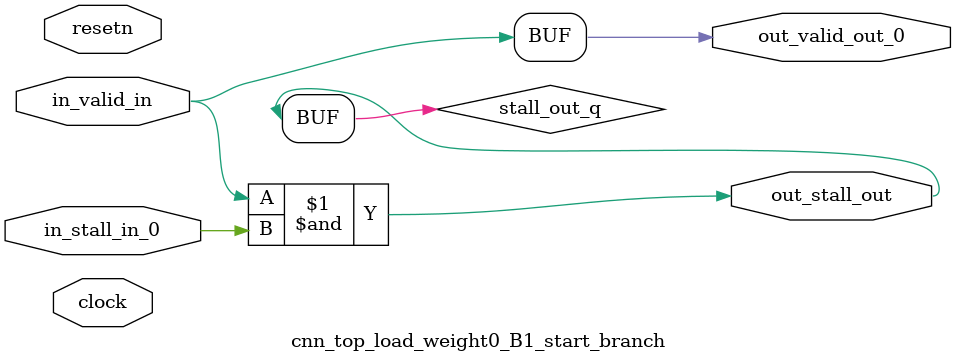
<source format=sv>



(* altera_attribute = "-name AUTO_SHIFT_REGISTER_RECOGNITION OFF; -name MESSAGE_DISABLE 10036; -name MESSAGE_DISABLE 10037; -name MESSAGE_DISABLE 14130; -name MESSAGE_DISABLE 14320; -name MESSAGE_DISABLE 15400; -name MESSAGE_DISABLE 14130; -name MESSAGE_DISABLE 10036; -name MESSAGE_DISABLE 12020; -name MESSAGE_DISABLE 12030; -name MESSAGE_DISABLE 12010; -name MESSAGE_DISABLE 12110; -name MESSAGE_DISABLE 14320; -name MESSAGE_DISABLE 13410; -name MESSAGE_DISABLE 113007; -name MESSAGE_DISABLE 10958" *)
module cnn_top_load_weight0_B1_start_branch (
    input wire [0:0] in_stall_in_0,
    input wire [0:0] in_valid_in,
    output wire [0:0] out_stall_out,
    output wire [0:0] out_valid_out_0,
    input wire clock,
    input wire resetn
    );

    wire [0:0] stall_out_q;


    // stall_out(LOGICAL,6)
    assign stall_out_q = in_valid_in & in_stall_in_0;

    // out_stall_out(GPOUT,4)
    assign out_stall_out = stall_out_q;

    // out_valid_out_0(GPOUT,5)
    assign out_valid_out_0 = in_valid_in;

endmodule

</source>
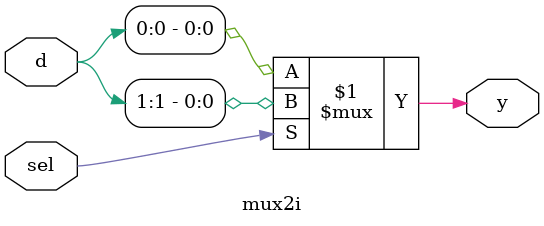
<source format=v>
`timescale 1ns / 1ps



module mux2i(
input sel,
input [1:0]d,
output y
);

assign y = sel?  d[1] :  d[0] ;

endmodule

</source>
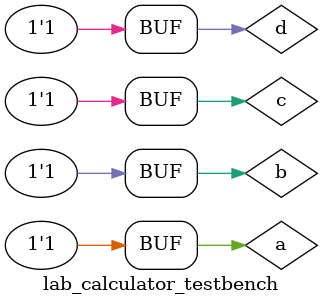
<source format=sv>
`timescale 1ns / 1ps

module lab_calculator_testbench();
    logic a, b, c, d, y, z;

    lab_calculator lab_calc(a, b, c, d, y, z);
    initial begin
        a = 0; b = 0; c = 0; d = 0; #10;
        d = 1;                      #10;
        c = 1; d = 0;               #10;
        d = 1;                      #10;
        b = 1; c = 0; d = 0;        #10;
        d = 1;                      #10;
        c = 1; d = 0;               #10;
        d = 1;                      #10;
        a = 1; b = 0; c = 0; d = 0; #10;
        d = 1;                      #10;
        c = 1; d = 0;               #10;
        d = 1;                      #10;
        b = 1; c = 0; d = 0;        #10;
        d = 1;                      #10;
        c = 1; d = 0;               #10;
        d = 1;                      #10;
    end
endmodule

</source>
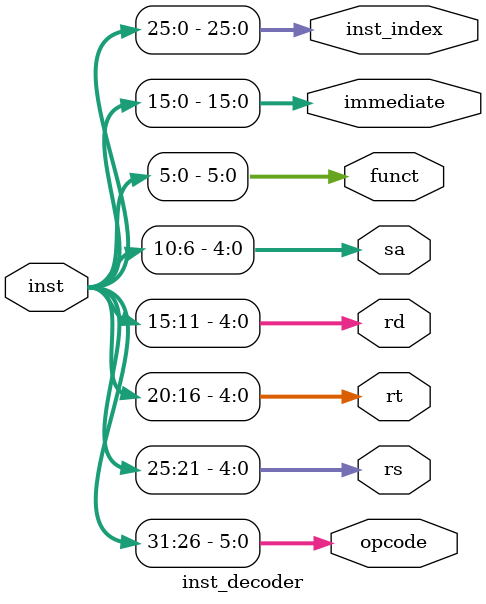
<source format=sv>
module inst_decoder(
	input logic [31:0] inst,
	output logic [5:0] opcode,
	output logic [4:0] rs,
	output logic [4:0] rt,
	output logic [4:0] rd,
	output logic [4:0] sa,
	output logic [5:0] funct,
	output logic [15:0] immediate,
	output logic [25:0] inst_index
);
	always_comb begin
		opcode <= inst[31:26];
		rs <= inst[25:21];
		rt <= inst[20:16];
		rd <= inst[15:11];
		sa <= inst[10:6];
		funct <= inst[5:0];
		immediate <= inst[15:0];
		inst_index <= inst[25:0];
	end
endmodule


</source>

################

§ **AIM OF THE EXERCISE**
Letter for letter, reproduce every record above and skip the pictures.

§ **ANSWER FOR THE TASK**
<source format=sv>



(* altera_attribute = "-name AUTO_SHIFT_REGISTER_RECOGNITION OFF; -name MESSAGE_DISABLE 10036; -name MESSAGE_DISABLE 10037; -name MESSAGE_DISABLE 14130; -name MESSAGE_DISABLE 14320; -name MESSAGE_DISABLE 15400; -name MESSAGE_DISABLE 14130; -name MESSAGE_DISABLE 10036; -name MESSAGE_DISABLE 12020; -name MESSAGE_DISABLE 12030; -name MESSAGE_DISABLE 12010; -name MESSAGE_DISABLE 12110; -name MESSAGE_DISABLE 14320; -name MESSAGE_DISABLE 13410; -name MESSAGE_DISABLE 113007; -name MESSAGE_DISABLE 10958" *)
module cnn_top_load_weight0_B1_start_branch (
    input wire [0:0] in_stall_in_0,
    input wire [0:0] in_valid_in,
    output wire [0:0] out_stall_out,
    output wire [0:0] out_valid_out_0,
    input wire clock,
    input wire resetn
    );

    wire [0:0] stall_out_q;


    // stall_out(LOGICAL,6)
    assign stall_out_q = in_valid_in & in_stall_in_0;

    // out_stall_out(GPOUT,4)
    assign out_stall_out = stall_out_q;

    // out_valid_out_0(GPOUT,5)
    assign out_valid_out_0 = in_valid_in;

endmodule

</source>
<source format=v>
`timescale 1ns / 1ps



module mux2i(
input sel,
input [1:0]d,
output y
);

assign y = sel?  d[1] :  d[0] ;

endmodule

</source>
<source format=sv>
`timescale 1ns / 1ps

module lab_calculator_testbench();
    logic a, b, c, d, y, z;

    lab_calculator lab_calc(a, b, c, d, y, z);
    initial begin
        a = 0; b = 0; c = 0; d = 0; #10;
        d = 1;                      #10;
        c = 1; d = 0;               #10;
        d = 1;                      #10;
        b = 1; c = 0; d = 0;        #10;
        d = 1;                      #10;
        c = 1; d = 0;               #10;
        d = 1;                      #10;
        a = 1; b = 0; c = 0; d = 0; #10;
        d = 1;                      #10;
        c = 1; d = 0;               #10;
        d = 1;                      #10;
        b = 1; c = 0; d = 0;        #10;
        d = 1;                      #10;
        c = 1; d = 0;               #10;
        d = 1;                      #10;
    end
endmodule

</source>
<source format=sv>
module inst_decoder(
	input logic [31:0] inst,
	output logic [5:0] opcode,
	output logic [4:0] rs,
	output logic [4:0] rt,
	output logic [4:0] rd,
	output logic [4:0] sa,
	output logic [5:0] funct,
	output logic [15:0] immediate,
	output logic [25:0] inst_index
);
	always_comb begin
		opcode <= inst[31:26];
		rs <= inst[25:21];
		rt <= inst[20:16];
		rd <= inst[15:11];
		sa <= inst[10:6];
		funct <= inst[5:0];
		immediate <= inst[15:0];
		inst_index <= inst[25:0];
	end
endmodule


</source>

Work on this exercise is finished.